Hazardous chemical release reporting roundup: EPA settles with Illinois, Michigan companies

Release Date: 05/20/2008
Contact Information: Kären Thompson, 312-353-8547, thompson.karen@epa.gov

FOR IMMEDIATE RELEASE
No. 08-OPA092

CHICAGO (May 20, 2008) -- EPA Region 5 recently settled two cases involving hazardous chemical releases. The facilities cited are located in Lanark, Illinois, and Belleville, Michigan.

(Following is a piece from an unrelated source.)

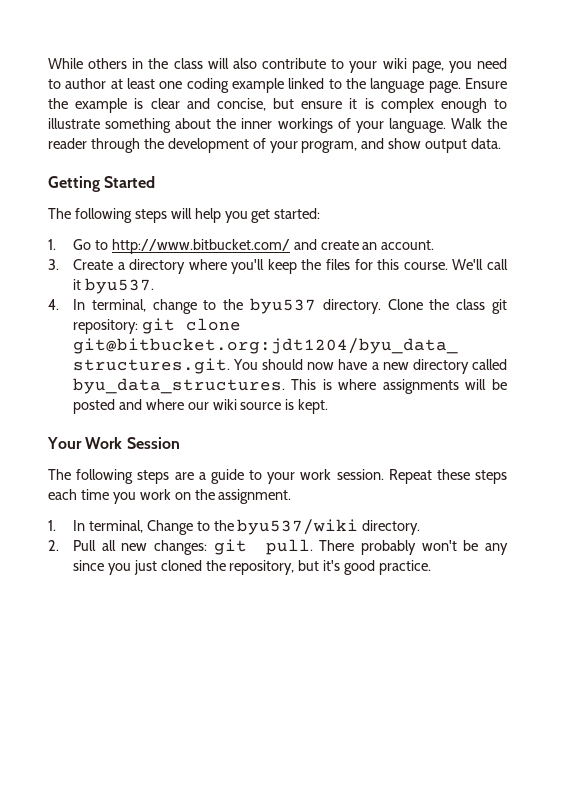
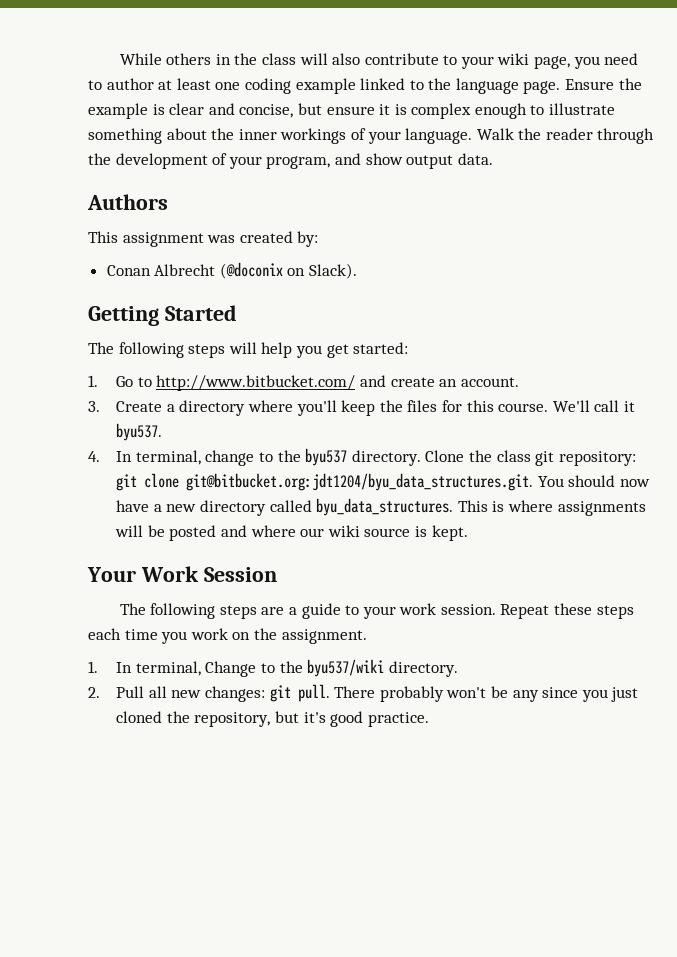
(502, 143) none -> [87,194,168,210] [88,231,319,247] [106,262,358,279] // Authors // This assignment was created by: // Conan Albrecht (@doconix on Slack).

Royster-Clark Inc., 25885 State Route 72, Lanark, paid a $10,478 penalty. The facility was cited for failure to promptly report an 800-pound release of anhydrous ammonia to the National Response Center on October 19, 2005. The NRC was notified more than two hours after the company knew of the incident. The chemical was released from a nurse tank during transport and lasted approximately 20 minutes. It was eight times the reportable quantity.

Anhydrous ammonia is commonly used in commercial refrigeration systems and as fertilizer. The chemical causes burns to skin and irritation to the eyes, nose and throat and may be fatal if inhaled for long periods of time. An anhydrous ammonia release greater than 100 pounds must be reported immediately.

Wayne Disposal Inc., 49350 Interstate-94 North Service Drive, Belleville, paid a $18,648 penalty. The facility was cited for failure to promptly report a 250-pound release of leachate (waste) containing chlorobenzenes and chlorophenols to the National Response Center on July 21, 2006. The NRC was notified more than two days after the company knew of the incident. The chemical was spilled from a container at the Wayne wastewater treatment plant and was 250 times the reportable quantity. Wayne Disposal has cleaned up the site of the release.

Leachate is a liquid produced when rain falls on a landfill, sinks into the waste and picks up chemicals as it seeps downward. Both industrial and municipal landfill leachate can cause cancer, birth defects and genetic damage.

The NRC activates the appropriate response authorities. Responders need to know what they're dealing with so they can take steps to protect people living and working in the area.